Paul Moussa Diawara et Inza Bayo étaient de nouveau devant la Cour de répression des infractions économiques et financières ce 7 mars. L’ex Directeur général de l’Office guinéen de publicité (OGP) et son DAF sont jugés en appel pour « Détournement de deniers publics et complicité ». Moussa Dioumessy, un des témoins, a enfoncé les deux prévenus.

L’audience de ce mardi devait être consacrée aux dépositions de Mohamed Diaby et d’Ousmane Savané, respectivement commissaire aux comptes et son suppléant, recrutés au compte de l’OGP par l’ancien directeur général, Paul Moussa Diawara. Elle devait porter aussi sur la déposition de Moussa Dioumessy, directeur de la société Eventus-Guinée. Dès l’ouverture des débats, Paul Moussa Diawara fait savoir à la Cour qu’il n’a pu retrouver les traces du commissaire aux comptes et de son suppléant. C’est donc Moussa Dioumessy, représentant de la société Eventus-Guinée qui est appelé à la barre. La défense s’oppose à sa comparution, arguant qu’il n’était plus possible pour le témoin d’intervenir dans la procédure : « C’est une violation de la procédure d’appel ». L’avocat insiste sur le fait que toute comparution du témoin constitue une demande nouvelle, donc « contraire à la loi ». Le ministère public n’est pas de cet avis, d’autant que la Cour avait déjà tranché en faveur d’une comparution du témoin : « On ne peut pas s’opposer à une mesure d’administration de justice. Sa comparution ne constitue nullement une nouvelle demande ». Le juge passe outre la demande de la défense et appelle Moussa Dioumessy à faire sa déposition.

La société Eventus-Guinée dont Moussa Dioumessy est le représentant, est engagée au compte de l’OGP bien avant l’arrivée de Paul Moussa Diawara.
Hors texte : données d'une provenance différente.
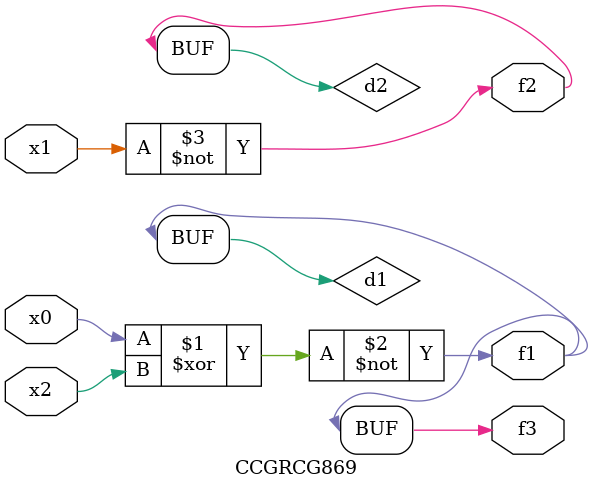
<source format=v>
module CCGRCG869(
	input x0, x1, x2,
	output f1, f2, f3
);

	wire d1, d2, d3;

	xnor (d1, x0, x2);
	nand (d2, x1);
	nor (d3, x1, x2);
	assign f1 = d1;
	assign f2 = d2;
	assign f3 = d1;
endmodule

</source>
Quand ce dernier est porté à la tête de l’Office, Eventus-Guinée bénéfice d’un avenant pour continuer « l’assistance technique ». Au début, tout se passait normalement. Paul Moussa Diawara, en tant que DG de l’OGP, aurait même garanti à Moussa Dioumessy qu’il percevrait 40% sur chaque montant recouvré chez les sociétés de téléphonie. Eventus-Guinée parvient à faire payer des dizaines de milliards de francs guinéens aux sociétés de téléphonie, contre le gré de la direction de l’Autorité de régulation des postes et télécommunications (ARPT), selon le témoin : « En 2016, Orange-Guinée a payé plus de 11 milliards, MTN a versé plus de 6 milliards, Cellcom a payé près d’un milliard 500 millions. Je ne peux pas comprendre que Paul dise que c’est son huissier et lui qui ont fait le travail ».

La goutte d’eau qui a fait déborder le vase, c’est le fait pour lui d’entendre que sa société aurait perçu 4 milliards de francs guinéens : « Je n’ai pas perçu cet argent. C’est pourquoi, j’ai voulu démentir Paul Moussa Diawara. Et si possibilité il y en a, de chercher à récupérer l’argent que l’OGP me doit ». « On ne peut vous entendre qu’à titre de simples renseignements. Pour ce qui est de votre argent, vous pouvez initier une autre procédure », clarifie le juge.

Moussa Dioumessy admet cependant avoir reçu 135 millions de francs guinéens et 2 000 dollars américains : « Ils disent ici que je suis allé prendre de l’argent avec Intercel à leur insu. Cette société m’a remis 10 000 dollars, j’avais besoin d’aller me soigner à l’étranger. Je suis allé devant l’immeuble qui abrite l’OGP rendre compte à Inza Bayo dans son véhicule. Ils ne m’ont donné que 2 000 dollars ». Et Dioumessy de rappeler que Paul Moussa Diawara et son DAF ont commencé à le dribbler dès que l’argent a commencé à tomber ».

Les avocats de la défense, convaincus que les rapports qui ont servi de base à la condamnation de leurs clients en première instance sont faits seulement à charge, demandent la comparution des inspecteurs d’État qui ont travaillé sur ce dossier : « Ils n’ont respecté aucun principe contradictoire. Nos clients ne savent même pas comment ce rapport a été fait, parce qu’ils n’ont pas été entendus ». Les avocats de l’Agent judiciaire de l’État et le ministère public leur conseillent de solliciter une contre-expertise, au lieu de s’attaquer au travail des inspecteurs. Le juge ordonne finalement la comparution des inspecteurs Kahin Magassouba et Tézéri Zoumanigui, mais aussi du commissaire aux comptes, Mohamed Diaby et son suppléant Ousmane Savané. Il renvoie les débats au 14 mars.